Apparel sales may be down significantly from last year, but new data from The NPD Group reveals that retail may be on the rise.
While shoppers understandably tightened their purse strings in the early days of the pandemic, pinching pennies for essential items like food and cleaning supplies, NPD’s numbers show that retail has entered a new phase.
“Apparel was a low priority early in the COVID-19 crisis when consumers were focused on things like groceries and other in-home necessities, but we’re seeing evidence that apparel is once again entering the spending consideration set,” Maria Rugolo, apparel industry analyst at The NPD Group, said.
“Warmer weather is spanning much of the country, allowing consumers to extend their mostly homebound routines to the outdoors, and expanding their apparel needs beyond comfort and above-the-keyboard dressing,” she added.
Though U.S. apparel sales were down 35 percent year over year in the last week of April, that significant decrease represents just half of the impact felt by the sector during the lowest point of the pandemic. With the weather heating up, summer spending is shaping up around seasonal apparel items like shorts and swimwear. These items captured about one-fifth of total spend on clothing—and in fact, beat out sales for this category during the same period last year.

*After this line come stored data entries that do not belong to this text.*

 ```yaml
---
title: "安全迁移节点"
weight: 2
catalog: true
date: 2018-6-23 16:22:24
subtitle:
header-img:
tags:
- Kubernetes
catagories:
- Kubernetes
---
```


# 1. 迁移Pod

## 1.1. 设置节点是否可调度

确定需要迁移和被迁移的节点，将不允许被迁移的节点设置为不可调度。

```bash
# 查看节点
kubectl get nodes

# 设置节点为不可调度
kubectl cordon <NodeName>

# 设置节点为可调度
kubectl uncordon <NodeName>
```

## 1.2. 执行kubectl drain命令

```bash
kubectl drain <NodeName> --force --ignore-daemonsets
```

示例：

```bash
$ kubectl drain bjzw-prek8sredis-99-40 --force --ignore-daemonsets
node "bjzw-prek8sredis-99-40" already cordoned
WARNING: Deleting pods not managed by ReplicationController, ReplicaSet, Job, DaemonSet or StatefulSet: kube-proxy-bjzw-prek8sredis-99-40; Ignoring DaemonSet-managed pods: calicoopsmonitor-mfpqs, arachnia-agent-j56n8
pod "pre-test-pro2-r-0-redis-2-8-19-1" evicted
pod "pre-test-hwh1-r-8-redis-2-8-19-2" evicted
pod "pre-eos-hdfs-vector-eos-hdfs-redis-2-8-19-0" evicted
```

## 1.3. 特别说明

While spending on tailored clothing like suiting and business casual apparel has dropped off since shoppers started working from home, retailers have seen a steady rise in basic apparel categories, like underwear and sleepwear. The category has actually grown year over year, capturing 25 percent of the total apparel market in April compared with 17 percent last year.

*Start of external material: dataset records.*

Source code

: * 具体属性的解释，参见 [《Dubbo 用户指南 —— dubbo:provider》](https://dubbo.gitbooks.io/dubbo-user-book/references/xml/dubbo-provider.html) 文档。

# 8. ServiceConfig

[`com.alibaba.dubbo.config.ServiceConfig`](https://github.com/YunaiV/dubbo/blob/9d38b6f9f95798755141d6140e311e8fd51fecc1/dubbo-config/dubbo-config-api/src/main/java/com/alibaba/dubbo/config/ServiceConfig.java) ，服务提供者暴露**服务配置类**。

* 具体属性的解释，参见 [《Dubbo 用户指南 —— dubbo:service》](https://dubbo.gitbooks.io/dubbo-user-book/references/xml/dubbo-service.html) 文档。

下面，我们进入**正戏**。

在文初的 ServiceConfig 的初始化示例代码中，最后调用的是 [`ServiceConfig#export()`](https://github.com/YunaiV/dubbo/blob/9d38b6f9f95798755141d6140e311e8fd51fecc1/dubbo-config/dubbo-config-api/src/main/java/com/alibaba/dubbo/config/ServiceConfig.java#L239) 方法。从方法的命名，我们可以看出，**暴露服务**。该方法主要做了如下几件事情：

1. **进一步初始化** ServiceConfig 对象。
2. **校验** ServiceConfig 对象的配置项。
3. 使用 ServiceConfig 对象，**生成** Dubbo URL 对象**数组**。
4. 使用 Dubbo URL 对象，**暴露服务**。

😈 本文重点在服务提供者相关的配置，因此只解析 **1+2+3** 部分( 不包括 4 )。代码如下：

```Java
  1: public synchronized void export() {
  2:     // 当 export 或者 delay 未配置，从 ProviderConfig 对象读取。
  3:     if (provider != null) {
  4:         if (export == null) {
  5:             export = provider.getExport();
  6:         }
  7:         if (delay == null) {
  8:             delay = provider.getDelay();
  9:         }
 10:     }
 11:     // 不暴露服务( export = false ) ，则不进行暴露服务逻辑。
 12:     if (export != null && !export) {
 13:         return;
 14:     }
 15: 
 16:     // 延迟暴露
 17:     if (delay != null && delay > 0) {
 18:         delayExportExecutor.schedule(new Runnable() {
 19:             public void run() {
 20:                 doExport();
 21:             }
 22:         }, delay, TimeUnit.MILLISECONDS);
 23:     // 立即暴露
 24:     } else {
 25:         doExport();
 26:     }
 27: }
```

Demographically, children’s apparel has seen the softest decline, though still in the double-digits. Clothing sales for kids have captured a higher dollar share of total apparel spend since the beginning of the pandemic, suggesting that while adults are reining in spending on themselves, they still need to outfit their growing families. Though children’s clothing saw weeks of year-over-year declines after the crisis hit, the category reached 2019 spending levels in the last week of April.
“Needs and behaviors will continue to shift with each phase of the country’s reopening and crisis recovery, but it is encouraging to see the consumer demonstrating an interest in adding to their wardrobe,” Rugolo opined. “Tapping into this interest with a focus on needs and an underlying yearning for normalcy will be central to capturing apparel sales along the uncertain road that lies ahead.”